Pour commencer, une petite précision : l'album
      et la suite constituée par les 5 premiers morceaux possèdent
      le même titre, d'où un risque de confusion. Donc,
      la Messe pour le temps présent dont je vais vous
      parler est en fait la première suite de l'album. Les autres
      suites sont d'une approche beaucoup plus difficile pour quelqu'un
      qui n'est pas familiarisé avec ce genre de musique. Ceci
      dit, il m'arrive parfois d'écouter le disque presque en
      entier, mais je cale lorsque j'arrive à Variation Pour
      Une Porte Et Un Soupir. Glups !
      Prologue
      
        Dès la première mesure, le ton est donné : sons
        électroniques, orgue jazzy, basse et batterie rock. Pierre
        Henry nous emmène dans un monde de fusion dans lequel
        les sonorités électro-acoustiques se fondent dans
        une parfaite harmonie avec le Pop Music de la fin des sixties.
      
      Psyché Rock
      
        Si Pierre Henry recherchait à démocratiser la
        musique d'avant garde, alors Psyché Rock est probablement
        sa plus belle réussite. En effet, je suis certain que
        quelquesoient les musiques que vous écoutez d'habitude
        vous connaissez tous cette mélodie. Les grilles d'accords,
        le son (la fuzz box) et le tempo proviennent en droite ligne
        de la baie de San Francisco. Par contre, les sonorités
        électro-acoustiques ont l'air de provenir de l'espace.
        Comme ce morceau sonne moderne ! Ecouter Psyché
        Rock aujourd'hui, c'est comme se rendre à une surboum
        en soucoupe volante.
      
      Jericho Jerk
      
        Un autre morceau très connu. Cette fois, Pierre Henry
        fait dans la musique planante et on s'imagine en train de flotter
        dans l'espace au milieu de tout un tas de créatures bizarres
        et pas toutes d'origine Terrienne. Mais voici qu'un trio de musiciens
        (orgue, basse, batterie) se met à swinguer en état
        d'apesanteur pour le plus grand plaisir de tout ce public disparate.

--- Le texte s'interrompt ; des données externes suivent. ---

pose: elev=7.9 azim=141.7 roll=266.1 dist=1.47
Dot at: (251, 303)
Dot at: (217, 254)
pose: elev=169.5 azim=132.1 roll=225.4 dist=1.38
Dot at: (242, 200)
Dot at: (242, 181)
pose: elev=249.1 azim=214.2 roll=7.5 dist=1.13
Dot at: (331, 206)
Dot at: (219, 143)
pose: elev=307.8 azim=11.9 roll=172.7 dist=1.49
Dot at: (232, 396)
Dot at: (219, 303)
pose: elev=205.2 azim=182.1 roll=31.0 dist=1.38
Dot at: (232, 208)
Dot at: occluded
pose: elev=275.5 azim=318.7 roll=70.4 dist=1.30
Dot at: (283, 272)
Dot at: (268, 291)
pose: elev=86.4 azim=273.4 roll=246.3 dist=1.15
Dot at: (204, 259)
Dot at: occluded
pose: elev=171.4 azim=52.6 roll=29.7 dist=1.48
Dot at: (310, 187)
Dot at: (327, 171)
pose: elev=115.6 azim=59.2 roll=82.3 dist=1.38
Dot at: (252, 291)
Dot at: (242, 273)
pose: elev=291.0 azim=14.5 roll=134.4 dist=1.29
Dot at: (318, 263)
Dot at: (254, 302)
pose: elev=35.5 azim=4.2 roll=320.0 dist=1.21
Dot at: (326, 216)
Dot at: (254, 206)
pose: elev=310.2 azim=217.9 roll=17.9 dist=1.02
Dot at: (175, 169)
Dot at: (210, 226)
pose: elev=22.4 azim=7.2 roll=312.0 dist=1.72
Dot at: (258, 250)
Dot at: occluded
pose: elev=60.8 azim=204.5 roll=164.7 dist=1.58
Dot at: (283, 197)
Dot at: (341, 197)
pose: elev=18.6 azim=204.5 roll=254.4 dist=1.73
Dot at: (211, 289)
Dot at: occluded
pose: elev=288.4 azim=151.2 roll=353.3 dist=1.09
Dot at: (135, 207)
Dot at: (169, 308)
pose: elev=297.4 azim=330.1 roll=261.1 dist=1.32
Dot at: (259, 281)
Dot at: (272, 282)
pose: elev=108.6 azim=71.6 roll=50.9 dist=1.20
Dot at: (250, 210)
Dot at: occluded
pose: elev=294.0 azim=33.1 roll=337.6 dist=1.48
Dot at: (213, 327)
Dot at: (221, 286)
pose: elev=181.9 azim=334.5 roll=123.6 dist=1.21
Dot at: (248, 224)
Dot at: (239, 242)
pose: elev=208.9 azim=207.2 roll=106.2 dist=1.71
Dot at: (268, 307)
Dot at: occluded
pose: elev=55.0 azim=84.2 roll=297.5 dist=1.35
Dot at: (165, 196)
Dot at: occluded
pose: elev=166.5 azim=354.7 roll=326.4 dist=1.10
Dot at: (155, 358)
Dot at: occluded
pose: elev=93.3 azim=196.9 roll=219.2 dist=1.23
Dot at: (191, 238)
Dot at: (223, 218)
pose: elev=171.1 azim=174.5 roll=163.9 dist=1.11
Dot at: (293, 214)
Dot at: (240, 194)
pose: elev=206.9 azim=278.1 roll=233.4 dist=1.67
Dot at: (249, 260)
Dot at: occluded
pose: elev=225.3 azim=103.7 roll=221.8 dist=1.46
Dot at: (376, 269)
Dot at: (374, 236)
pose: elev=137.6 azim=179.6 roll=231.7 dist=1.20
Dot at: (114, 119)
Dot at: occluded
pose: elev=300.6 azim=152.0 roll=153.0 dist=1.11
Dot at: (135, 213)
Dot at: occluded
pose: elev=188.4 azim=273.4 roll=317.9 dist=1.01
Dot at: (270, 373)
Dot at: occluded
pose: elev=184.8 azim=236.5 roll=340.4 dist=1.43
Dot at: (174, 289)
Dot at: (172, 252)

        Bienvenue dans le plus grand show intergalactique !
      
      Teen Tonic
      
        Le spectacle continue et l'ambiance est maintenant celle d'une
        boite de nuit. Tous les spectateurs se balancent au rythme lancinant
        de la musique.
      
      Too Fortiche
      
        Mail il est temps de redescendre. Pour finir en beauté,
        pourquoi pas une jam ? Le guitariste se lance dans
        une longue improvisation, et une fois encore on pense au rock
        psychédélique de San Francisco.
      
    
    
      J'ai découvert la Messe pour le temps présent
      plusieurs années après sa sortie. C'était,
      je crois, en 1974 ou 1975. A l'époque j'avais une super
      prof de musique qui, non contente de ressembler à Barbarella
      qui aurait troqué son vaisseau spatial contre une vieille
      2 CV, et de se fringuer comme un top-model, possédait
      un placard rempli de disques.
      Elle terminait parfois son cours par un exercice consistant
      à sortir un 33 tours de son placard sans nous dire de
      quoi il s'agissait, à nous en faire écouter un
      extrait, puis à nous demander de rédiger un texte
      de quelques lignes dans lequel nous devions essayer de raconter
      "l'histoire qui se cachait derrière la mélodie".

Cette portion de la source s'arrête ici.